Designing near-SOTA synchronous matmul kernel

Roofline model

  • The roofline model plots performance (FLOP/s) on the y-axis against arithmetic intensity (AI) on the x-axis.
  • Arithmetic intensity is defined as the number of FLOPs performed per byte loaded from device memory / GMEM (by default).

  • The “ridge point” occurs at: peak perf / GMEM bw. For my H100 PCIe, this works out to ~410. Only once AI exceeds this value can the kernel enter the compute-bound regime.

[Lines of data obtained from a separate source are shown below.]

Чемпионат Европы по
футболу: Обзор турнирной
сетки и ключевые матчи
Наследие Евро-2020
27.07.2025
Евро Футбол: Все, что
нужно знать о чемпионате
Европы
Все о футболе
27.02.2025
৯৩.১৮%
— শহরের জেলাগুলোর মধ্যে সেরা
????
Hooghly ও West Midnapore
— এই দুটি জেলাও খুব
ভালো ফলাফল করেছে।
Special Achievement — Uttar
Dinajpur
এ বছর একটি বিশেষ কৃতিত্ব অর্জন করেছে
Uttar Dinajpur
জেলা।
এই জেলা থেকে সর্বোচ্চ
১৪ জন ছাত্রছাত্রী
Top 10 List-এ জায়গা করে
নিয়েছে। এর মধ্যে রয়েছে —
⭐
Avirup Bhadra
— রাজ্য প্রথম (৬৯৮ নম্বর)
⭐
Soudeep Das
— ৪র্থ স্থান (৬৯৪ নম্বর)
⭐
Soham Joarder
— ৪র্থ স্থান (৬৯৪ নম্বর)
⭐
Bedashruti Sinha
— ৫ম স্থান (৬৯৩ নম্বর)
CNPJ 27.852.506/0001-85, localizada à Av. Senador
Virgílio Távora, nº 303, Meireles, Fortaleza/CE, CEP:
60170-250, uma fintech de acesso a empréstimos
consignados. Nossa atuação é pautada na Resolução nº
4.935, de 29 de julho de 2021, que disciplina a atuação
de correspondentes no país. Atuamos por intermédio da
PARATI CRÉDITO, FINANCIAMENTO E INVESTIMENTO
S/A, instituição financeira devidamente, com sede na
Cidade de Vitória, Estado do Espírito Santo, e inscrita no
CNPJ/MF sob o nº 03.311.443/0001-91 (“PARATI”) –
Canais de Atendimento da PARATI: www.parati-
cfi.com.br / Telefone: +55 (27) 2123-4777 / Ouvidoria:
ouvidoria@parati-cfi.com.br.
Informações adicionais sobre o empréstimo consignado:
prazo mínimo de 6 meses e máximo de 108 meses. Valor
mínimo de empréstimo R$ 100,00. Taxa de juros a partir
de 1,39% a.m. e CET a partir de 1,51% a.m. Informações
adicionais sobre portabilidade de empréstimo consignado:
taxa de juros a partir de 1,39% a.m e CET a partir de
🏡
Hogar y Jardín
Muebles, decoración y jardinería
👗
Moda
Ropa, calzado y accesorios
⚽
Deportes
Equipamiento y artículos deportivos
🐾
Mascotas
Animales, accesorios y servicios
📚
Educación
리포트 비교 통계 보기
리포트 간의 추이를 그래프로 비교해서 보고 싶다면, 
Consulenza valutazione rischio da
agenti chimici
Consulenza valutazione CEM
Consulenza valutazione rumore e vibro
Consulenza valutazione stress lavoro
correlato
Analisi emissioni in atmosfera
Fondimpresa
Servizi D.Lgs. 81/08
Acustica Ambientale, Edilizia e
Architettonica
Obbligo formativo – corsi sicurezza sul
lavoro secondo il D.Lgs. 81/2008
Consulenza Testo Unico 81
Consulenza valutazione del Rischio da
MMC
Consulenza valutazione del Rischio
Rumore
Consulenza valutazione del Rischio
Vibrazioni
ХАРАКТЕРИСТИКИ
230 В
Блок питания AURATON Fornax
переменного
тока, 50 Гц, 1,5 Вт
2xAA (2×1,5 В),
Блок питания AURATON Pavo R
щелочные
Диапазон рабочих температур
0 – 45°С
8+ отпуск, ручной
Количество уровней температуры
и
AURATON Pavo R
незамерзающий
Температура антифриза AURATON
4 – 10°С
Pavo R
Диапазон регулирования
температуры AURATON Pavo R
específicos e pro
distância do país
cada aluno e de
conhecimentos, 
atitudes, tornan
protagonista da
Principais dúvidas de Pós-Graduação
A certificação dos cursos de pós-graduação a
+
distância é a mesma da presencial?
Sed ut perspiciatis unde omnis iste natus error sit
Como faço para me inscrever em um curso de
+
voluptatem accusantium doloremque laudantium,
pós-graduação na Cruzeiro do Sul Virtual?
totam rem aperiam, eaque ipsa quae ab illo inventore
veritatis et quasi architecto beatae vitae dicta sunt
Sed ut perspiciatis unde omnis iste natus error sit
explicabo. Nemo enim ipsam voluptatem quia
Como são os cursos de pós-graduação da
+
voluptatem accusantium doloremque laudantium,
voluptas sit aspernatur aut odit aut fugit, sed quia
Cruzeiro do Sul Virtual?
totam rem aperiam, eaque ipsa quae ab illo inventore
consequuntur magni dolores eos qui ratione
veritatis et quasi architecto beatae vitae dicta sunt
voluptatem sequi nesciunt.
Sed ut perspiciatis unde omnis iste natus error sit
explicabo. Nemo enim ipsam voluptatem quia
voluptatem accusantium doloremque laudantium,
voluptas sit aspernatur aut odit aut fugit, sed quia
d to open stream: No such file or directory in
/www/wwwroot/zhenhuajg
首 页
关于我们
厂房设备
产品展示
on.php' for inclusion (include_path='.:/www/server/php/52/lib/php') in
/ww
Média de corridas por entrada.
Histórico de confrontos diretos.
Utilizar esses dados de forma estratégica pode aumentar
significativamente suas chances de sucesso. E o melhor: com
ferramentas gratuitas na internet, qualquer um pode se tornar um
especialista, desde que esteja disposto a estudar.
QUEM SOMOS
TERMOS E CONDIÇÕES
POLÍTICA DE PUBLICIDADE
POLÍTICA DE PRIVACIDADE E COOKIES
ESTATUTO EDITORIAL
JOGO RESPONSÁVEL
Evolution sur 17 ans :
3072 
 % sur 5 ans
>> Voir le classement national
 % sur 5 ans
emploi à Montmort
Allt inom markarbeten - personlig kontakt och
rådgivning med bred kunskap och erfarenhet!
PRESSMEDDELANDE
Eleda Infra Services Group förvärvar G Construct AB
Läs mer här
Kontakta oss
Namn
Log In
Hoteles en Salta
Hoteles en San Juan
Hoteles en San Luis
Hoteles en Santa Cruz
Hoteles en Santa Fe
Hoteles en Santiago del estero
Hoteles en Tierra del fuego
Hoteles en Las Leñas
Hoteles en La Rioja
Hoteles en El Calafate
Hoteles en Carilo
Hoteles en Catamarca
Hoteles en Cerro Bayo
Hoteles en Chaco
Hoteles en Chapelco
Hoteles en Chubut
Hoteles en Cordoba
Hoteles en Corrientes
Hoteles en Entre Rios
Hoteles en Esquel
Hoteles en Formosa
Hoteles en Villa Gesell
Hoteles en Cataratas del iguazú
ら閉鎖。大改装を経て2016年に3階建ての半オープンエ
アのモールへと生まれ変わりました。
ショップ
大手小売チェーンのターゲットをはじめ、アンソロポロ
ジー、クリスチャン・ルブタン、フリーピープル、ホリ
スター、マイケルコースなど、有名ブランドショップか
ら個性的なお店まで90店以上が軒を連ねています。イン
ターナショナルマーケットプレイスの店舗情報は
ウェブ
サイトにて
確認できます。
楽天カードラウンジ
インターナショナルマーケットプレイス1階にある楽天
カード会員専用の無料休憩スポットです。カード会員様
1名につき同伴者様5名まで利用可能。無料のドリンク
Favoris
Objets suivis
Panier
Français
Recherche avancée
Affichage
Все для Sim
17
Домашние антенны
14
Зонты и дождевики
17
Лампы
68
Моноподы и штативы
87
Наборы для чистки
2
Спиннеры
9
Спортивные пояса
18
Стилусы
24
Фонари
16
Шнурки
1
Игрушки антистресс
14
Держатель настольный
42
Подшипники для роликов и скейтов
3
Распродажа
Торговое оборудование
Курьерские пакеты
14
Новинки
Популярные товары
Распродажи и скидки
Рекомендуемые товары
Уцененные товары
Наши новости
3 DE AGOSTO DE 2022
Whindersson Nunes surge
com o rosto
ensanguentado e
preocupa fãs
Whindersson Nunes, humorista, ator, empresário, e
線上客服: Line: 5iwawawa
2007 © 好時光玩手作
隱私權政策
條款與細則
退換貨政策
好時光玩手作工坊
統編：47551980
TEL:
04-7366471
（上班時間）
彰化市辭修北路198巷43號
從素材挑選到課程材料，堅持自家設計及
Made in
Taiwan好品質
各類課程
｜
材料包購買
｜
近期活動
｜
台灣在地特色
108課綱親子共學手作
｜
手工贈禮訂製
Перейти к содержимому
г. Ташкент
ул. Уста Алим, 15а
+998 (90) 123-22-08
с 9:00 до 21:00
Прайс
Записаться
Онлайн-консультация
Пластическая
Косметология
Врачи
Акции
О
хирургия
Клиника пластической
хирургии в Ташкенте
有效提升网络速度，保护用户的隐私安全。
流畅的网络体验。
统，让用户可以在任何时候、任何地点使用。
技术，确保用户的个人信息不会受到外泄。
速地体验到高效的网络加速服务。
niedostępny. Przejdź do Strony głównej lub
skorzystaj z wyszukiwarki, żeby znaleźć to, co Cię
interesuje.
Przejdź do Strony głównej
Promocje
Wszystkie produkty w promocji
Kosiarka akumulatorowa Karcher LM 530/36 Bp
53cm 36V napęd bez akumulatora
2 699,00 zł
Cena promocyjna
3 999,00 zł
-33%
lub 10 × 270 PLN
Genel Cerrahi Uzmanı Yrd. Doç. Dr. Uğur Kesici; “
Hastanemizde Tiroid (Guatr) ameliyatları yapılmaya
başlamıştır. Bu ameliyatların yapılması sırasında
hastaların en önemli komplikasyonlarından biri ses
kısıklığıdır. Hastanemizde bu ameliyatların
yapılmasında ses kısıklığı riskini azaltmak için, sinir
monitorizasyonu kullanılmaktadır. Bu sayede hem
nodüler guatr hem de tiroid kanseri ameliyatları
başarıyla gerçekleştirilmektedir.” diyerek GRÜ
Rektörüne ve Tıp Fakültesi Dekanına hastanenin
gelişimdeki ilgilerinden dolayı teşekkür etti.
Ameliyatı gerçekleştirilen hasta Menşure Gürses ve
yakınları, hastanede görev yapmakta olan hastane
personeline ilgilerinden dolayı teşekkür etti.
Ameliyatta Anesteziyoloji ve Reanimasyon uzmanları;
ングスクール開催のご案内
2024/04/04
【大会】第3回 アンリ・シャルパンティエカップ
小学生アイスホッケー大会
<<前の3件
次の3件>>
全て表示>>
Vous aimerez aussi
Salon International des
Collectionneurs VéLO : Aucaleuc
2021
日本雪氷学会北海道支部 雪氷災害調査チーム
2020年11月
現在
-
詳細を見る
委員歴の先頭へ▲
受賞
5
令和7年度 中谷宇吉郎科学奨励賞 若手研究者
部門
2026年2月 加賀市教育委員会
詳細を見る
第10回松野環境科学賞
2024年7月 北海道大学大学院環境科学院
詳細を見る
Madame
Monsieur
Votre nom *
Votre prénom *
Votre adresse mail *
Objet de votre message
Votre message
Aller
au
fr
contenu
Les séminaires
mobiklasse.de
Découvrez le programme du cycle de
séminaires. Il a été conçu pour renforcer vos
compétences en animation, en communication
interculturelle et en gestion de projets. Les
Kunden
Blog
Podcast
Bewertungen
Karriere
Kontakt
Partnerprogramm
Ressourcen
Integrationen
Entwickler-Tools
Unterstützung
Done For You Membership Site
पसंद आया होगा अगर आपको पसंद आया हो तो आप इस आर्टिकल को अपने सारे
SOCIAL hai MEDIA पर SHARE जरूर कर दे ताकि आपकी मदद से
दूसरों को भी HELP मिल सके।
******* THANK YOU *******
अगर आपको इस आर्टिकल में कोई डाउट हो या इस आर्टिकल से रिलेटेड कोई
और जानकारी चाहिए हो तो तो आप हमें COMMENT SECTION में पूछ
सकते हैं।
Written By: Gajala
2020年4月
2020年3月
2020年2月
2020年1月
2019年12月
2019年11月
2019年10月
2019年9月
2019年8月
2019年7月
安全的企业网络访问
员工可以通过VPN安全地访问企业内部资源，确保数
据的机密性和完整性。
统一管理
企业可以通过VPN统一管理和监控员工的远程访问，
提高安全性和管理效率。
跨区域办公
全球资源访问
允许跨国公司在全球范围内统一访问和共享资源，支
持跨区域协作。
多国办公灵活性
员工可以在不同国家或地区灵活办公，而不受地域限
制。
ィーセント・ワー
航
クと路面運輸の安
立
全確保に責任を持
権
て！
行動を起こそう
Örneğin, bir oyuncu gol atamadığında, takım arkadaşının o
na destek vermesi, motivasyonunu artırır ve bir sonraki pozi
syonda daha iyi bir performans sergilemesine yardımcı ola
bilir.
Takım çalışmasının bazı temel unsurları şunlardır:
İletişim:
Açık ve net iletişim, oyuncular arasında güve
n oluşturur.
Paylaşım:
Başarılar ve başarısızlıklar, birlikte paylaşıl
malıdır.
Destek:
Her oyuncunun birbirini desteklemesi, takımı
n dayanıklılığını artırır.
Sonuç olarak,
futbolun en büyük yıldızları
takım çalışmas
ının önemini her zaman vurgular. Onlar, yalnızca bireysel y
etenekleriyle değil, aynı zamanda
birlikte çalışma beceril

  • (D) Loading A → As. This step is trickier because As is transposed. The reason for the transpose is that it enables vectorized loads (LDS.128) later during the compute phase.
  • (D) The trade-off is that the stores cannot be vectorized: the 4 floats fetched from a row of A must now be scattered into a column of As, which maps into the same memory bank. That’s acceptable because we prioritize fast loads — each element of As will be accessed multiple times during computation, while the stores happen only once.